What is being asked ▸
All of the records shown below need to be copied with no differences.

Given data ▸
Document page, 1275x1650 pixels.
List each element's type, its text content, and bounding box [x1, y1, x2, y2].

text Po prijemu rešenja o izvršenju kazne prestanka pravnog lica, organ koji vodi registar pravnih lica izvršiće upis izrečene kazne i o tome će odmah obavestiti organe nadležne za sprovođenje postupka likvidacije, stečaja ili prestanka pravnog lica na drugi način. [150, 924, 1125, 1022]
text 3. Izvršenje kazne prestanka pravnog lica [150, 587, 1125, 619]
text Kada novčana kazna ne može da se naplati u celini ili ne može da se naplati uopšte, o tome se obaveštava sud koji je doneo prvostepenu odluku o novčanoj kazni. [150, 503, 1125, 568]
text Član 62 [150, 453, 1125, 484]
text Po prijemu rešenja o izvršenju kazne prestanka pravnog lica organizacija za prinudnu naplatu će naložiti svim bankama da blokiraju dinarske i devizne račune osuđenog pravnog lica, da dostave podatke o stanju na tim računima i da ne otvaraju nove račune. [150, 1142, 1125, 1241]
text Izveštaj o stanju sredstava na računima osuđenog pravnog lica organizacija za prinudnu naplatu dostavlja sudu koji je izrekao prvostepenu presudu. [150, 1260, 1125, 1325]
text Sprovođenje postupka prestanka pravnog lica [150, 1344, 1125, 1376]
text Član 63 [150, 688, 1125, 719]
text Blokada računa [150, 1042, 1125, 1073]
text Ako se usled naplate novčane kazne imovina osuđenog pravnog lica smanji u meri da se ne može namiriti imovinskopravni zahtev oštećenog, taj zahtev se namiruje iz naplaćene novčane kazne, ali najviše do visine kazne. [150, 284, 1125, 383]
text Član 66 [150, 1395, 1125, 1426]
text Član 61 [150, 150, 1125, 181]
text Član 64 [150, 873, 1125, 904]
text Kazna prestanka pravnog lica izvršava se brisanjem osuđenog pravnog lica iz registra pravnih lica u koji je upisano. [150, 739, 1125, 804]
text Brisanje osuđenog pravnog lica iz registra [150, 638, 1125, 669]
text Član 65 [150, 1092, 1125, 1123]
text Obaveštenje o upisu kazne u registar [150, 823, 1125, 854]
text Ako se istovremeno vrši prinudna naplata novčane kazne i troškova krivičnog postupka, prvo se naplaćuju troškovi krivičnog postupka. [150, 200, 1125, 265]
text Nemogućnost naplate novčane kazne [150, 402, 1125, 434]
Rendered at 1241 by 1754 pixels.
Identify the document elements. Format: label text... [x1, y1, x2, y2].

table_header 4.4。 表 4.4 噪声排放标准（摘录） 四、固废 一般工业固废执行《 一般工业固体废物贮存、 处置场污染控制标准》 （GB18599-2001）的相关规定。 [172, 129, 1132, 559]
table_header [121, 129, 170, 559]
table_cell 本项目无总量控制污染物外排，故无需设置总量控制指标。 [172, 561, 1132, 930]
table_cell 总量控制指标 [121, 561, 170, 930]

Problem solution ▸
Document page, 1275x1650 pixels.
List each element's type, its text content, and bounding box [x1, y1, x2, y2].

text Po prijemu rešenja o izvršenju kazne prestanka pravnog lica, organ koji vodi registar pravnih lica izvršiće upis izrečene kazne i o tome će odmah obavestiti organe nadležne za sprovođenje postupka likvidacije, stečaja ili prestanka pravnog lica na drugi način. [150, 924, 1125, 1022]
text 3. Izvršenje kazne prestanka pravnog lica [150, 587, 1125, 619]
text Kada novčana kazna ne može da se naplati u celini ili ne može da se naplati uopšte, o tome se obaveštava sud koji je doneo prvostepenu odluku o novčanoj kazni. [150, 503, 1125, 568]
text Član 62 [150, 453, 1125, 484]
text Po prijemu rešenja o izvršenju kazne prestanka pravnog lica organizacija za prinudnu naplatu će naložiti svim bankama da blokiraju dinarske i devizne račune osuđenog pravnog lica, da dostave podatke o stanju na tim računima i da ne otvaraju nove račune. [150, 1142, 1125, 1241]
text Izveštaj o stanju sredstava na računima osuđenog pravnog lica organizacija za prinudnu naplatu dostavlja sudu koji je izrekao prvostepenu presudu. [150, 1260, 1125, 1325]
text Sprovođenje postupka prestanka pravnog lica [150, 1344, 1125, 1376]
text Član 63 [150, 688, 1125, 719]
text Blokada računa [150, 1042, 1125, 1073]
text Ako se usled naplate novčane kazne imovina osuđenog pravnog lica smanji u meri da se ne može namiriti imovinskopravni zahtev oštećenog, taj zahtev se namiruje iz naplaćene novčane kazne, ali najviše do visine kazne. [150, 284, 1125, 383]
text Član 66 [150, 1395, 1125, 1426]
text Član 61 [150, 150, 1125, 181]
text Član 64 [150, 873, 1125, 904]
text Kazna prestanka pravnog lica izvršava se brisanjem osuđenog pravnog lica iz registra pravnih lica u koji je upisano. [150, 739, 1125, 804]
text Brisanje osuđenog pravnog lica iz registra [150, 638, 1125, 669]
text Član 65 [150, 1092, 1125, 1123]
text Obaveštenje o upisu kazne u registar [150, 823, 1125, 854]
text Ako se istovremeno vrši prinudna naplata novčane kazne i troškova krivičnog postupka, prvo se naplaćuju troškovi krivičnog postupka. [150, 200, 1125, 265]
text Nemogućnost naplate novčane kazne [150, 402, 1125, 434]
Rendered at 1241 by 1754 pixels.
Identify the document elements. Format: label text... [x1, y1, x2, y2].

table_header 4.4。 表 4.4 噪声排放标准（摘录） 四、固废 一般工业固废执行《 一般工业固体废物贮存、 处置场污染控制标准》 （GB18599-2001）的相关规定。 [172, 129, 1132, 559]
table_header [121, 129, 170, 559]
table_cell 本项目无总量控制污染物外排，故无需设置总量控制指标。 [172, 561, 1132, 930]
table_cell 总量控制指标 [121, 561, 170, 930]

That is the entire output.